## WHAT THE EXERCISE ASKS
Retype the portion of the items that opens with the line containing "VER RUTA EN GOOGLE MAPS" and closes with the line containing "[post-views]", keeping every line identical to the original.

## Items listed in a dataset
▶
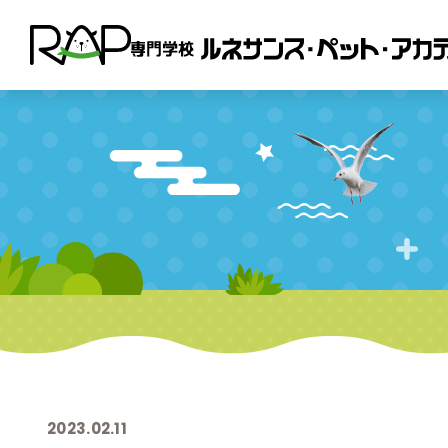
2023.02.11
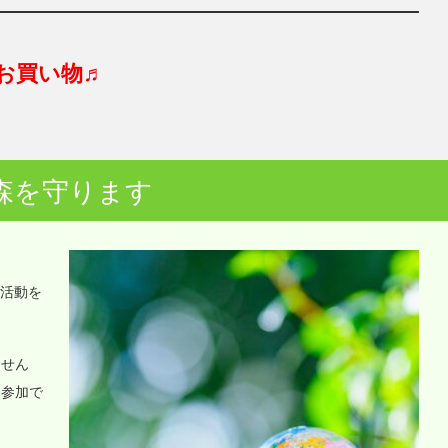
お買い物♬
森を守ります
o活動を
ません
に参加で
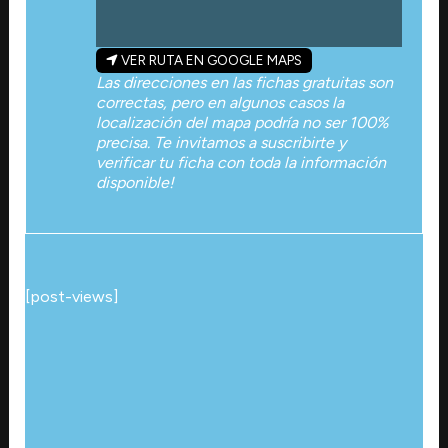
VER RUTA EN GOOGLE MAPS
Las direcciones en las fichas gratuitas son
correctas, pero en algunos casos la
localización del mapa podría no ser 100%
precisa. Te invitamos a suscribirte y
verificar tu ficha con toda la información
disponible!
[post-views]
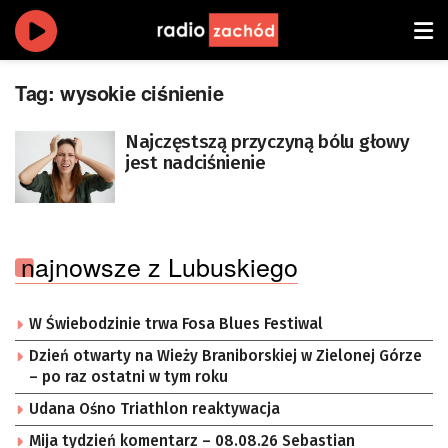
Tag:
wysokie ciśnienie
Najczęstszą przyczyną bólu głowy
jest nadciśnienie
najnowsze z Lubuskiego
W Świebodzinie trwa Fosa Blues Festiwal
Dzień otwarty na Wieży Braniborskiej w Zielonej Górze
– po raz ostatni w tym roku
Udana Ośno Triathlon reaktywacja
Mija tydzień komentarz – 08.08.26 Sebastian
◀
▶
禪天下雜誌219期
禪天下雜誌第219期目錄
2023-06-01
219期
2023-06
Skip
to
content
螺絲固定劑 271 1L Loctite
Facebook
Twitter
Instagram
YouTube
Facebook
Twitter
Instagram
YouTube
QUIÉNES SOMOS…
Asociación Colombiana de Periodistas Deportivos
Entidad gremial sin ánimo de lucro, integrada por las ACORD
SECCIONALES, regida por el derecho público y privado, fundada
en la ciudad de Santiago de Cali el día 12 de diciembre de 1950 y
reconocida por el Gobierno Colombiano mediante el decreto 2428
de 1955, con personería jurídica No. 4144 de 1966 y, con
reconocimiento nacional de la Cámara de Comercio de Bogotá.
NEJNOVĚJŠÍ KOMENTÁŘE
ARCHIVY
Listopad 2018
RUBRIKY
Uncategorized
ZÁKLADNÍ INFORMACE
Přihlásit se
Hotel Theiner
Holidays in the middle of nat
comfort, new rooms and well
◀
## SOLUTION TO THE EXERCISE
VER RUTA EN GOOGLE MAPS
Las direcciones en las fichas gratuitas son
correctas, pero en algunos casos la
localización del mapa podría no ser 100%
precisa. Te invitamos a suscribirte y
verificar tu ficha con toda la información
disponible!
[post-views]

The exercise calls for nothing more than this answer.